*** Records for the task ***

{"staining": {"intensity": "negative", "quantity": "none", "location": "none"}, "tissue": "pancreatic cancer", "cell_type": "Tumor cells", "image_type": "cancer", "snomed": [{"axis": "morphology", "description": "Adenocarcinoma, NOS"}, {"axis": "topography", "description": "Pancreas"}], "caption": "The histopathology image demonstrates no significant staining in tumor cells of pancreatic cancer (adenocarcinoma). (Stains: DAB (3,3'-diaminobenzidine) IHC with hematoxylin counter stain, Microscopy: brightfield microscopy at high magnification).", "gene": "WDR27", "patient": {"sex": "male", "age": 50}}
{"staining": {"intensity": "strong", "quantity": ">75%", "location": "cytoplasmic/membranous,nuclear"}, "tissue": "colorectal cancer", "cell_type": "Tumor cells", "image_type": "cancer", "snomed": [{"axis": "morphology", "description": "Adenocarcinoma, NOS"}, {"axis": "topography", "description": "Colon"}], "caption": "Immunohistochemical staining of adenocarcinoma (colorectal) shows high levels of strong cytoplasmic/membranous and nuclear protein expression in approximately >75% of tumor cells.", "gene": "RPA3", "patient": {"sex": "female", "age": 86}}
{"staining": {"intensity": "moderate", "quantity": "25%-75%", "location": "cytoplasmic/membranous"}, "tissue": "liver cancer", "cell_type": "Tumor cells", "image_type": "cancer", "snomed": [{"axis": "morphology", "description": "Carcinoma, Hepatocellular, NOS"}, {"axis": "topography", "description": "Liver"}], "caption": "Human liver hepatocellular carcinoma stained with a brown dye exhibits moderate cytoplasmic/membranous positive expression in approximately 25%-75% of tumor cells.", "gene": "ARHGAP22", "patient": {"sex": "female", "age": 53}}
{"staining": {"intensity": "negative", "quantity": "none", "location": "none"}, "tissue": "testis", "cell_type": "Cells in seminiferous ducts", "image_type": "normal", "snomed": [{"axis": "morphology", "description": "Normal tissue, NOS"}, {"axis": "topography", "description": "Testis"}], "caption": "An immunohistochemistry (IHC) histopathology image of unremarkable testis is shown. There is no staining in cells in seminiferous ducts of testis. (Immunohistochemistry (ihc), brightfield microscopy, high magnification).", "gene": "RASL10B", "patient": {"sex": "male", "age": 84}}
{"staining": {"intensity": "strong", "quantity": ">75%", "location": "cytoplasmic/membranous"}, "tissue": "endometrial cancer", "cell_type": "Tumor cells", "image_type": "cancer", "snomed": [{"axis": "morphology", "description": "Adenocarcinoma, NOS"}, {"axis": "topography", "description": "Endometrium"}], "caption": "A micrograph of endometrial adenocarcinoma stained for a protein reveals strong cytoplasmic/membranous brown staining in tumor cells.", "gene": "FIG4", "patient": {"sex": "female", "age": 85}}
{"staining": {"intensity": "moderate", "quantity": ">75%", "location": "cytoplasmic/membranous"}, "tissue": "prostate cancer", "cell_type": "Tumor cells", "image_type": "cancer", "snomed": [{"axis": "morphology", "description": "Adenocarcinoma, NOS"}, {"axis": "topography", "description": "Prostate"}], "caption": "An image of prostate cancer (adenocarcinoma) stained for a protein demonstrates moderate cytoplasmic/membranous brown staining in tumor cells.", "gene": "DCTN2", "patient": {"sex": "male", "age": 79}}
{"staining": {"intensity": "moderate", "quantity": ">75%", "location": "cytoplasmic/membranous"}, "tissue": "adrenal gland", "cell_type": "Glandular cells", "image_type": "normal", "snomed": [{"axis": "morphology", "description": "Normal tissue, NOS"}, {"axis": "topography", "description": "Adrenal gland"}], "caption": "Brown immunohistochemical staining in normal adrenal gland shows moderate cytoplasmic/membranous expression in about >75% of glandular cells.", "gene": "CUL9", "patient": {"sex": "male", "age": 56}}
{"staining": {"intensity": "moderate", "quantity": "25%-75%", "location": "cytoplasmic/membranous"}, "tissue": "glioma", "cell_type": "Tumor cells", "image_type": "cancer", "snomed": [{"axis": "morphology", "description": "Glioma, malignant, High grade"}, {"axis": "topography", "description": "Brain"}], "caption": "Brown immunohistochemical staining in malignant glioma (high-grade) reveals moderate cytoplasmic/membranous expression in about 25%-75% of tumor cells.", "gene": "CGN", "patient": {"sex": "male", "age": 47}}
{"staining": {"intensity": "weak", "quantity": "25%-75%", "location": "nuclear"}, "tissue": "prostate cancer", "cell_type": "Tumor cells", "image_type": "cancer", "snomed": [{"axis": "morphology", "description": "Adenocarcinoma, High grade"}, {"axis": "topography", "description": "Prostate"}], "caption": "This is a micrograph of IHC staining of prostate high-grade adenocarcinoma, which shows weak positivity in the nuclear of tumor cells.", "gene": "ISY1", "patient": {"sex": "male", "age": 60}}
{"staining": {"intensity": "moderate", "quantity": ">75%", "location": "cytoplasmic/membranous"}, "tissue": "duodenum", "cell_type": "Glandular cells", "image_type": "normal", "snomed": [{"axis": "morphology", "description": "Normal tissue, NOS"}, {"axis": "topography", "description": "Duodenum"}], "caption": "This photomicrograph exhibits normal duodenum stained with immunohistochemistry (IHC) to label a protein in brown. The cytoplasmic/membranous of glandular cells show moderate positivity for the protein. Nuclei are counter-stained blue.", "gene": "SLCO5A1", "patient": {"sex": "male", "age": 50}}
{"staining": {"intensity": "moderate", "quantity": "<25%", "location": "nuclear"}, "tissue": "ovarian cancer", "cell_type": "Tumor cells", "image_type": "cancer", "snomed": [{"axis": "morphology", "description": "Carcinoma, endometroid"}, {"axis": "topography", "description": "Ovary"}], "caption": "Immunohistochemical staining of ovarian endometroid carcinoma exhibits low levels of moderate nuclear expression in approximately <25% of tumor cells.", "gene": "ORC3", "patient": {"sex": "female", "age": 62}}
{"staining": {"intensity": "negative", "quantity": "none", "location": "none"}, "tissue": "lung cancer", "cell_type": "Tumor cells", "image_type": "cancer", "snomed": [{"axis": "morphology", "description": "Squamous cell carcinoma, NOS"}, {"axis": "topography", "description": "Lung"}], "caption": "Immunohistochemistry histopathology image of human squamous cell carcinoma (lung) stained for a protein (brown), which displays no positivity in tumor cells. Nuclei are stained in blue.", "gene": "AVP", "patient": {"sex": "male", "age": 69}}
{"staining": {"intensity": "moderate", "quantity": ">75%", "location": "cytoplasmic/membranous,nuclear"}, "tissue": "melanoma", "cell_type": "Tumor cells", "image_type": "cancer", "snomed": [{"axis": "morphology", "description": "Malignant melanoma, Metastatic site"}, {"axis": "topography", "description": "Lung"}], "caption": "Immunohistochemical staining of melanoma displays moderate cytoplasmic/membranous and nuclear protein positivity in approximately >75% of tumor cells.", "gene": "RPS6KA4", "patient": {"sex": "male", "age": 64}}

*** End of Records for the task ***

Activity: Word for word, set down the complete listing once more.

Answer to this task:
{"staining": {"intensity": "negative", "quantity": "none", "location": "none"}, "tissue": "pancreatic cancer", "cell_type": "Tumor cells", "image_type": "cancer", "snomed": [{"axis": "morphology", "description": "Adenocarcinoma, NOS"}, {"axis": "topography", "description": "Pancreas"}], "caption": "The histopathology image demonstrates no significant staining in tumor cells of pancreatic cancer (adenocarcinoma). (Stains: DAB (3,3'-diaminobenzidine) IHC with hematoxylin counter stain, Microscopy: brightfield microscopy at high magnification).", "gene": "WDR27", "patient": {"sex": "male", "age": 50}}
{"staining": {"intensity": "strong", "quantity": ">75%", "location": "cytoplasmic/membranous,nuclear"}, "tissue": "colorectal cancer", "cell_type": "Tumor cells", "image_type": "cancer", "snomed": [{"axis": "morphology", "description": "Adenocarcinoma, NOS"}, {"axis": "topography", "description": "Colon"}], "caption": "Immunohistochemical staining of adenocarcinoma (colorectal) shows high levels of strong cytoplasmic/membranous and nuclear protein expression in approximately >75% of tumor cells.", "gene": "RPA3", "patient": {"sex": "female", "age": 86}}
{"staining": {"intensity": "moderate", "quantity": "25%-75%", "location": "cytoplasmic/membranous"}, "tissue": "liver cancer", "cell_type": "Tumor cells", "image_type": "cancer", "snomed": [{"axis": "morphology", "description": "Carcinoma, Hepatocellular, NOS"}, {"axis": "topography", "description": "Liver"}], "caption": "Human liver hepatocellular carcinoma stained with a brown dye exhibits moderate cytoplasmic/membranous positive expression in approximately 25%-75% of tumor cells.", "gene": "ARHGAP22", "patient": {"sex": "female", "age": 53}}
{"staining": {"intensity": "negative", "quantity": "none", "location": "none"}, "tissue": "testis", "cell_type": "Cells in seminiferous ducts", "image_type": "normal", "snomed": [{"axis": "morphology", "description": "Normal tissue, NOS"}, {"axis": "topography", "description": "Testis"}], "caption": "An immunohistochemistry (IHC) histopathology image of unremarkable testis is shown. There is no staining in cells in seminiferous ducts of testis. (Immunohistochemistry (ihc), brightfield microscopy, high magnification).", "gene": "RASL10B", "patient": {"sex": "male", "age": 84}}
{"staining": {"intensity": "strong", "quantity": ">75%", "location": "cytoplasmic/membranous"}, "tissue": "endometrial cancer", "cell_type": "Tumor cells", "image_type": "cancer", "snomed": [{"axis": "morphology", "description": "Adenocarcinoma, NOS"}, {"axis": "topography", "description": "Endometrium"}], "caption": "A micrograph of endometrial adenocarcinoma stained for a protein reveals strong cytoplasmic/membranous brown staining in tumor cells.", "gene": "FIG4", "patient": {"sex": "female", "age": 85}}
{"staining": {"intensity": "moderate", "quantity": ">75%", "location": "cytoplasmic/membranous"}, "tissue": "prostate cancer", "cell_type": "Tumor cells", "image_type": "cancer", "snomed": [{"axis": "morphology", "description": "Adenocarcinoma, NOS"}, {"axis": "topography", "description": "Prostate"}], "caption": "An image of prostate cancer (adenocarcinoma) stained for a protein demonstrates moderate cytoplasmic/membranous brown staining in tumor cells.", "gene": "DCTN2", "patient": {"sex": "male", "age": 79}}
{"staining": {"intensity": "moderate", "quantity": ">75%", "location": "cytoplasmic/membranous"}, "tissue": "adrenal gland", "cell_type": "Glandular cells", "image_type": "normal", "snomed": [{"axis": "morphology", "description": "Normal tissue, NOS"}, {"axis": "topography", "description": "Adrenal gland"}], "caption": "Brown immunohistochemical staining in normal adrenal gland shows moderate cytoplasmic/membranous expression in about >75% of glandular cells.", "gene": "CUL9", "patient": {"sex": "male", "age": 56}}
{"staining": {"intensity": "moderate", "quantity": "25%-75%", "location": "cytoplasmic/membranous"}, "tissue": "glioma", "cell_type": "Tumor cells", "image_type": "cancer", "snomed": [{"axis": "morphology", "description": "Glioma, malignant, High grade"}, {"axis": "topography", "description": "Brain"}], "caption": "Brown immunohistochemical staining in malignant glioma (high-grade) reveals moderate cytoplasmic/membranous expression in about 25%-75% of tumor cells.", "gene": "CGN", "patient": {"sex": "male", "age": 47}}
{"staining": {"intensity": "weak", "quantity": "25%-75%", "location": "nuclear"}, "tissue": "prostate cancer", "cell_type": "Tumor cells", "image_type": "cancer", "snomed": [{"axis": "morphology", "description": "Adenocarcinoma, High grade"}, {"axis": "topography", "description": "Prostate"}], "caption": "This is a micrograph of IHC staining of prostate high-grade adenocarcinoma, which shows weak positivity in the nuclear of tumor cells.", "gene": "ISY1", "patient": {"sex": "male", "age": 60}}
{"staining": {"intensity": "moderate", "quantity": ">75%", "location": "cytoplasmic/membranous"}, "tissue": "duodenum", "cell_type": "Glandular cells", "image_type": "normal", "snomed": [{"axis": "morphology", "description": "Normal tissue, NOS"}, {"axis": "topography", "description": "Duodenum"}], "caption": "This photomicrograph exhibits normal duodenum stained with immunohistochemistry (IHC) to label a protein in brown. The cytoplasmic/membranous of glandular cells show moderate positivity for the protein. Nuclei are counter-stained blue.", "gene": "SLCO5A1", "patient": {"sex": "male", "age": 50}}
{"staining": {"intensity": "moderate", "quantity": "<25%", "location": "nuclear"}, "tissue": "ovarian cancer", "cell_type": "Tumor cells", "image_type": "cancer", "snomed": [{"axis": "morphology", "description": "Carcinoma, endometroid"}, {"axis": "topography", "description": "Ovary"}], "caption": "Immunohistochemical staining of ovarian endometroid carcinoma exhibits low levels of moderate nuclear expression in approximately <25% of tumor cells.", "gene": "ORC3", "patient": {"sex": "female", "age": 62}}
{"staining": {"intensity": "negative", "quantity": "none", "location": "none"}, "tissue": "lung cancer", "cell_type": "Tumor cells", "image_type": "cancer", "snomed": [{"axis": "morphology", "description": "Squamous cell carcinoma, NOS"}, {"axis": "topography", "description": "Lung"}], "caption": "Immunohistochemistry histopathology image of human squamous cell carcinoma (lung) stained for a protein (brown), which displays no positivity in tumor cells. Nuclei are stained in blue.", "gene": "AVP", "patient": {"sex": "male", "age": 69}}
{"staining": {"intensity": "moderate", "quantity": ">75%", "location": "cytoplasmic/membranous,nuclear"}, "tissue": "melanoma", "cell_type": "Tumor cells", "image_type": "cancer", "snomed": [{"axis": "morphology", "description": "Malignant melanoma, Metastatic site"}, {"axis": "topography", "description": "Lung"}], "caption": "Immunohistochemical staining of melanoma displays moderate cytoplasmic/membranous and nuclear protein positivity in approximately >75% of tumor cells.", "gene": "RPS6KA4", "patient": {"sex": "male", "age": 64}}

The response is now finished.